9. The "Skill Preload" Story (Removed Feature)

docs/skill-preload-feature.md documents an LLM feature that didn't ship:

Idea: extract /command chips from the user's message and pre-attach matching skills (skill files in .mastracode/skills/ or .claude/skills/) as hints to the agent.
Implementation: required a Mastra fork to accept preloadSkills metadata.
Why removed: upstream Mastra 1.26.0-alpha+ ships search_skills and load_skill as native tools — agents discover skills autonomously.

Lesson: the team chose to remove the workaround once upstream caught up rather than keep maintaining a fork.

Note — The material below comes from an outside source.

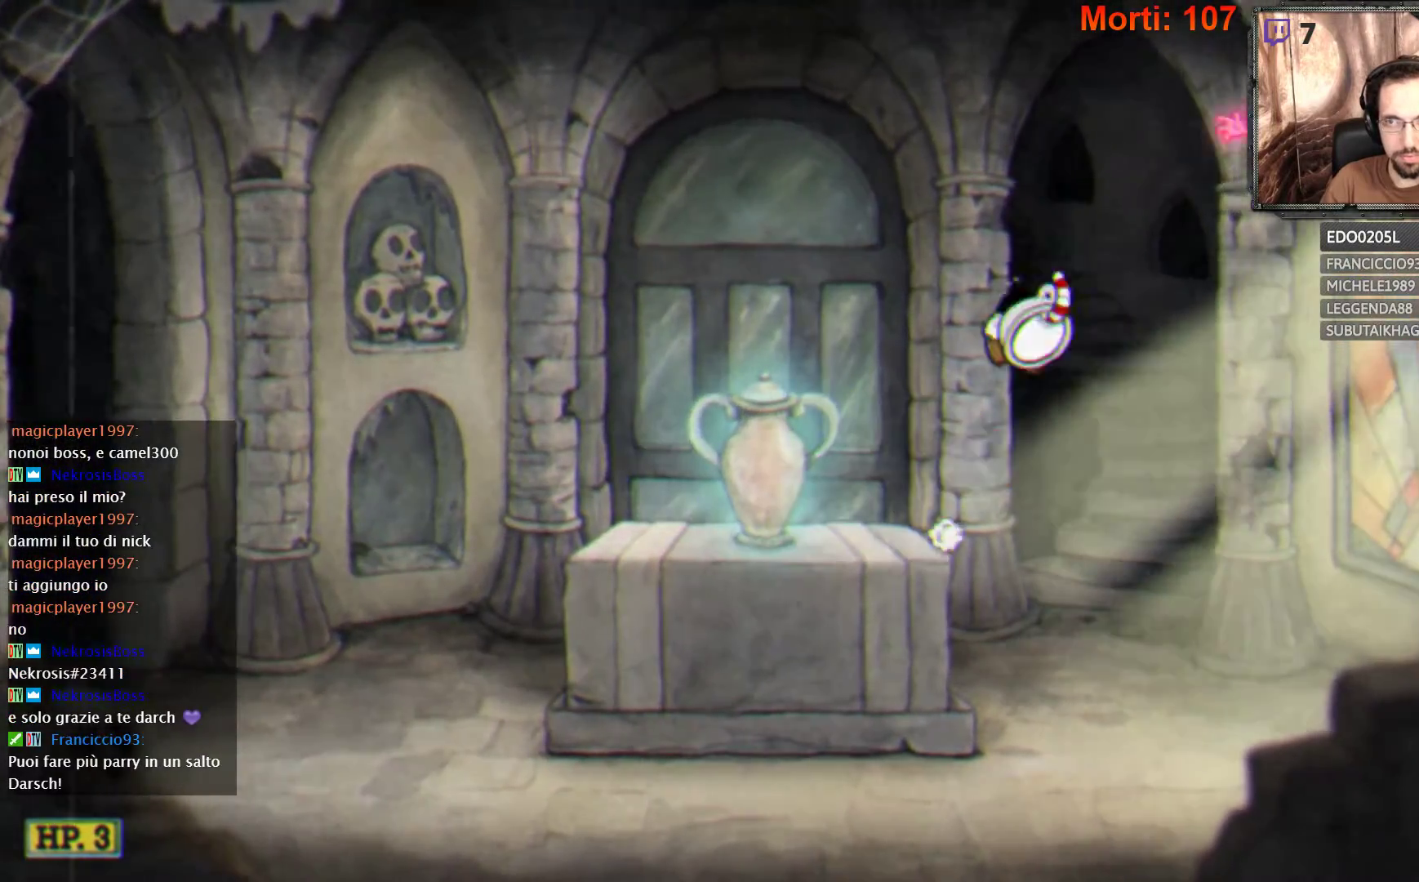
{"buttons": ["A"], "left_stick": "down-left", "right_stick": "center", "events": [[200, "A", "up"], [300, "A", "down"], [300, "left_stick", "down-left"]]}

10. The Two Most Worth-Reading Files

If you only have time for two LLM-related files:

packages/shared/src/agent-prompt-template.ts — small, dense, reads like a spec. It's where the prompt contract between Superset and any agent is defined.
apps/desktop/src/renderer/lib/agent-session-orchestrator/agent-session-orchestrator.ts — the dispatch logic that turns a "user wants an agent to handle this" intent into a running PTY process. It's the seam between Superset's UX and the agent ecosystem.

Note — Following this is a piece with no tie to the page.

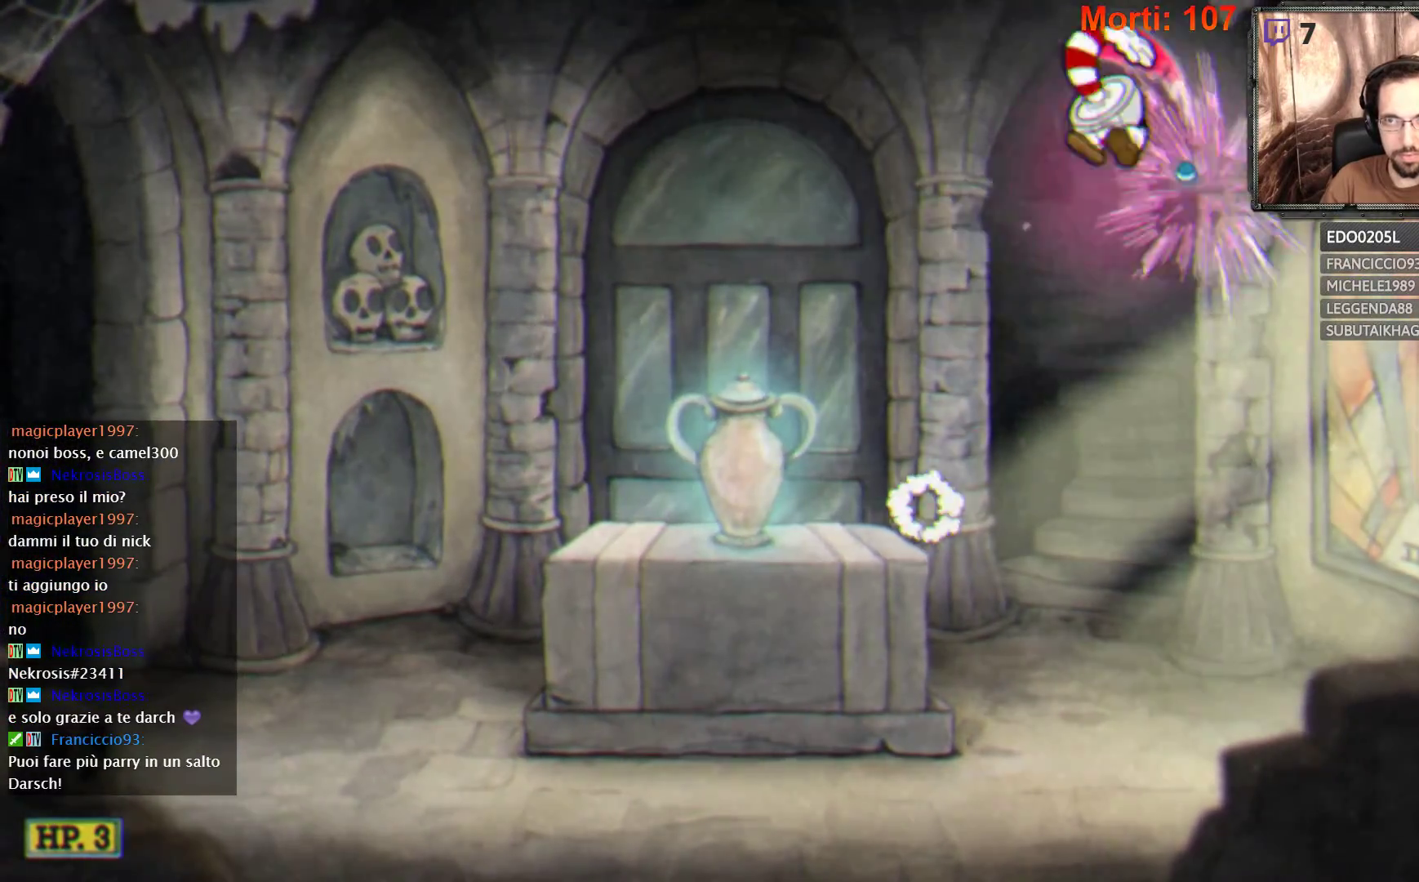
{"buttons": [], "left_stick": "down-left", "right_stick": "center", "events": [[200, "A", "up"]]}
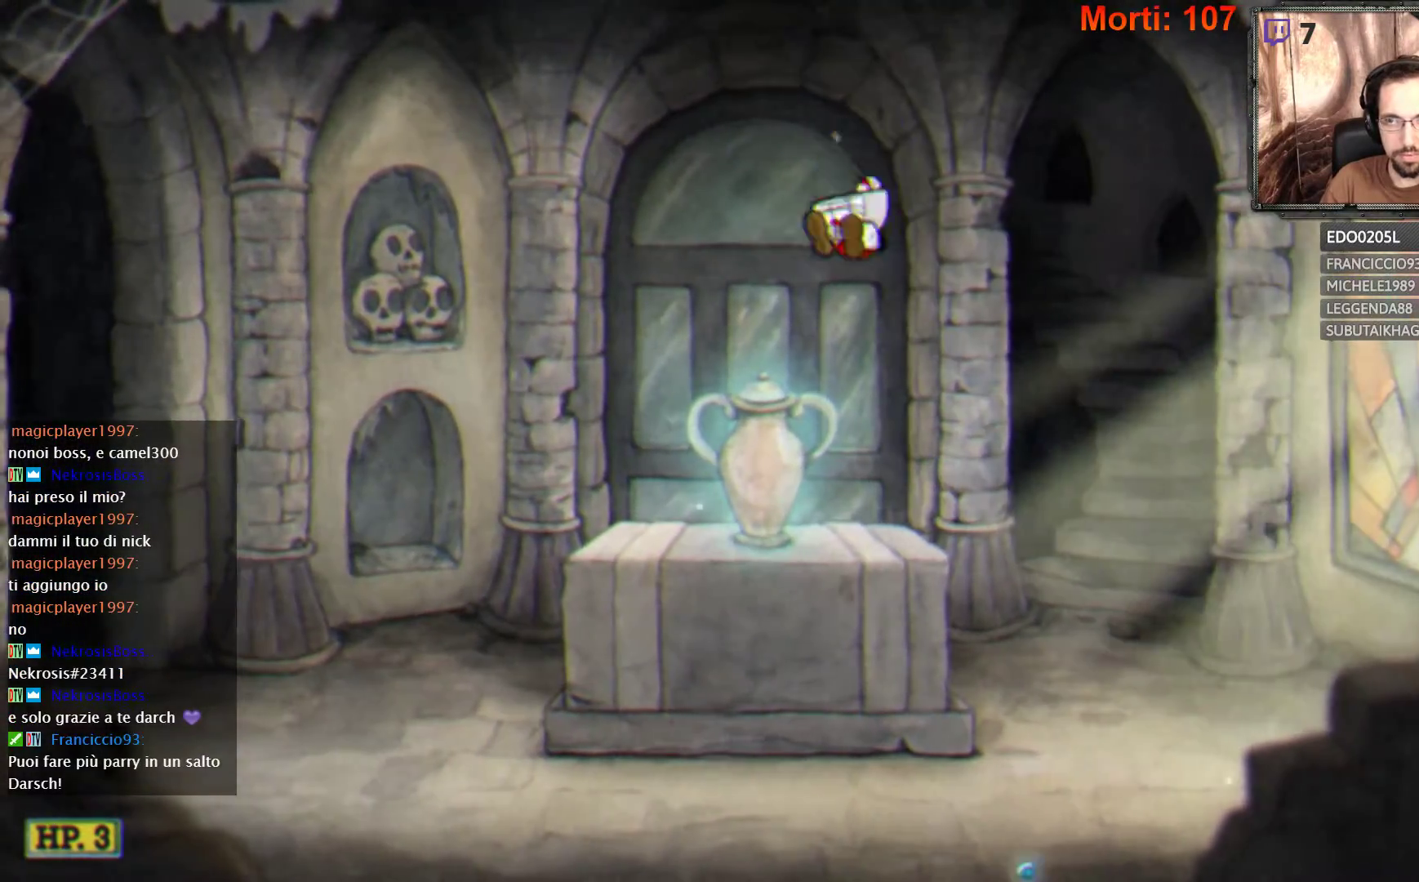
{"buttons": ["A"], "left_stick": "right", "right_stick": "center", "events": [[200, "left_stick", "right"], [467, "A", "down"]]}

For wider context after those two:

packages/chat/src/server/trpc/service.ts — chat runtime wiring
packages/host-service/src/trpc/router/settings/agent-presets.ts — the agent matrix
packages/mcp-v2/src/tools/register.ts — tool catalogue
packages/chat/src/server/trpc/utils/runtime/superset-mcp.ts — MCP injection bridge
apps/desktop/src/main/lib/agent-setup/agent-wrappers-claude-codex-opencode.ts — hook injection mechanics

11. Patterns Worth Stealing

PATH-rewriting + hook injection to instrument an unmodified third-party CLI. ~/.superset/bin/ shims + per-agent hook config files. Cheap, robust, vendor-agnostic.
Per-agent prompt templates with a per-agent dialect (XML for Claude, markdown for Codex). The same LaunchSource[] composes to different surface forms.
scope: "system" | "user" on every context section, with cache-control hints, paving the way for prompt-caching without bespoke per-agent code.
Bytes through IPC, encode at the provider boundary. Don't double-base64 your way through every internal hop.
Heredoc with random-id delimiter when invoking subprocesses with arbitrary text — never --prompt "$(echo $userText)".
MCP tool emitter for audit/observability, set once, applied to every tool.
Resumable SSE via offset+cursor for long agent streams (tab close shouldn't lose state).
UserPromptSubmit hook with veto power as the user-replaceable safety layer, instead of baking policy into core.
auto for base-branch-source classification at the edge; carry the resolved kind through the chain so internal code never re-classifies.